6.02.2008

A brief introduction of my core concepts for waste management

Let me introduce my self in terms of waste management “ideology”. I strongly believe in two core concepts.

Waste management systems are social systems with technical dimensions and not the opposite. Thus every waste management planning and infrastructure should be considered as a social interference with certain social, environmental and technical dimensions that should be considered. I give great importance to what is known as “stakeholders participation” in preparation, designing and implementing SWM systems and I believe strongly that a large part of my career, both national and international, has been based on this concepts.

Sustainability in SWM systems is a result of systemic approaches and interactions rather than technologies applied. So I am committed to no specific technology – instead I feel obliged to propose the application of the technical solutions that are more appropriate to the social development level and systems that will increase the social understanding of the SWM issues and change the customer’s behavior on a long term basis.

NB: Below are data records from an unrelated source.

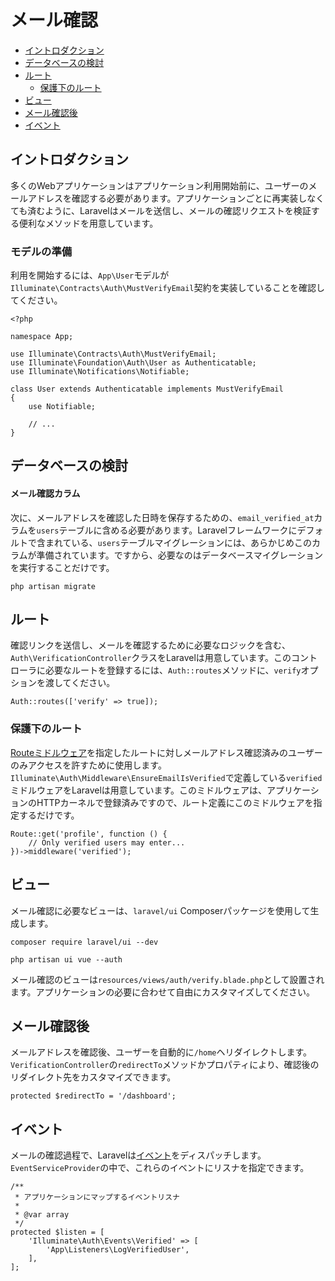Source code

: # メール確認

- [イントロダクション](#introduction)
- [データベースの検討](#verification-database)
- [ルート](#verification-routing)
    - [保護下のルート](#protecting-routes)
- [ビュー](#verification-views)
- [メール確認後](#after-verifying-emails)
- [イベント](#events)

<a name="introduction"></a>
## イントロダクション

多くのWebアプリケーションはアプリケーション利用開始前に、ユーザーのメールアドレスを確認する必要があります。アプリケーションごとに再実装しなくても済むように、Laravelはメールを送信し、メールの確認リクエストを検証する便利なメソッドを用意しています。

### モデルの準備

利用を開始するには、`App\User`モデルが`Illuminate\Contracts\Auth\MustVerifyEmail`契約を実装していることを確認してください。

    <?php

    namespace App;

    use Illuminate\Contracts\Auth\MustVerifyEmail;
    use Illuminate\Foundation\Auth\User as Authenticatable;
    use Illuminate\Notifications\Notifiable;

    class User extends Authenticatable implements MustVerifyEmail
    {
        use Notifiable;

        // ...
    }

<a name="verification-database"></a>
## データベースの検討

#### メール確認カラム

次に、メールアドレスを確認した日時を保存するための、`email_verified_at`カラムを`users`テーブルに含める必要があります。Laravelフレームワークにデフォルトで含まれている、`users`テーブルマイグレーションには、あらかじめこのカラムが準備されています。ですから、必要なのはデータベースマイグレーションを実行することだけです。

    php artisan migrate

<a name="verification-routing"></a>
## ルート

確認リンクを送信し、メールを確認するために必要なロジックを含む、`Auth\VerificationController`クラスをLaravelは用意しています。このコントローラに必要なルートを登録するには、`Auth::routes`メソッドに、`verify`オプションを渡してください。

    Auth::routes(['verify' => true]);

<a name="protecting-routes"></a>
### 保護下のルート

[Routeミドルウェア](/docs/{{version}}/middleware)を指定したルートに対しメールアドレス確認済みのユーザーのみアクセスを許すために使用します。`Illuminate\Auth\Middleware\EnsureEmailIsVerified`で定義している`verified`ミドルウェアをLaravelは用意しています。このミドルウェアは、アプリケーションのHTTPカーネルで登録済みですので、ルート定義にこのミドルウェアを指定するだけです。

    Route::get('profile', function () {
        // Only verified users may enter...
    })->middleware('verified');

<a name="verification-views"></a>
## ビュー

メール確認に必要なビューは、`laravel/ui` Composerパッケージを使用して生成します。

    composer require laravel/ui --dev

    php artisan ui vue --auth

メール確認のビューは`resources/views/auth/verify.blade.php`として設置されます。アプリケーションの必要に合わせて自由にカスタマイズしてください。

<a name="after-verifying-emails"></a>
## メール確認後

メールアドレスを確認後、ユーザーを自動的に`/home`ヘリダイレクトします。`VerificationController`の`redirectTo`メソッドかプロパティにより、確認後のリダイレクト先をカスタマイズできます。

    protected $redirectTo = '/dashboard';

<a name="events"></a>
## イベント

メールの確認過程で、Laravelは[イベント](/docs/{{version}}/events)をディスパッチします。`EventServiceProvider`の中で、これらのイベントにリスナを指定できます。

    /**
     * アプリケーションにマップするイベントリスナ
     *
     * @var array
     */
    protected $listen = [
        'Illuminate\Auth\Events\Verified' => [
            'App\Listeners\LogVerifiedUser',
        ],
    ];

In this framework, I consider that we have to be very careful and proactive regarding the waste management legislation evolution in each country since it is, especially in EU, the most important driver for the waste management infrastructure and improvement. I have participated in the formulation of a lot of regulations in Greece, Egypt, and Hungary and recently in Romania and I recognize the high importance of legal issues in order to create the appropriate environment to drive waste management forward.

I strongly believe that a common as well as problematic approach to waste management is that we tend to focus just at the end of the life cycle (treatment – disposal) while the first steps of generation, recycling, storage and collection – transportation are left out of the scope of work, although those phases of life cycle deem to be much more crucial for citizens and their behavior. I believe that an increase in interest for collection – transportation impacts in the overall waste management life cycle becomes much more interesting in our days, as the climate change criteria take an important role in decision making for waste management options and activities.

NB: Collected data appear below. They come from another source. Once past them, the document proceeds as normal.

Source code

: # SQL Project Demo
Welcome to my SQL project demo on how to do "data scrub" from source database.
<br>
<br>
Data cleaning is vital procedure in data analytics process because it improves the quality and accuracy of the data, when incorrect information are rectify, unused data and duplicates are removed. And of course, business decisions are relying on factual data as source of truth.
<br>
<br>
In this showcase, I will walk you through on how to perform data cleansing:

I also consider Mechanical Biological Treatment (MBT), as well as organic fraction source separation, as very important tools for waste management. MBT applications are a rela bridge to connect any kind of separate waste management activities and I fully support the idea that they must be a part of almost any integrated waste management system.

Regarding thermal treatment I think it is not a disaster, as sometimes it is presented, but it is not also the solution for every problem (as also sometimes is presented). It is a powerful but expensive technology tha has to be applied in the same conditions as the other waste management technologies, only if it is suitable socially, financially and environmentally affordable.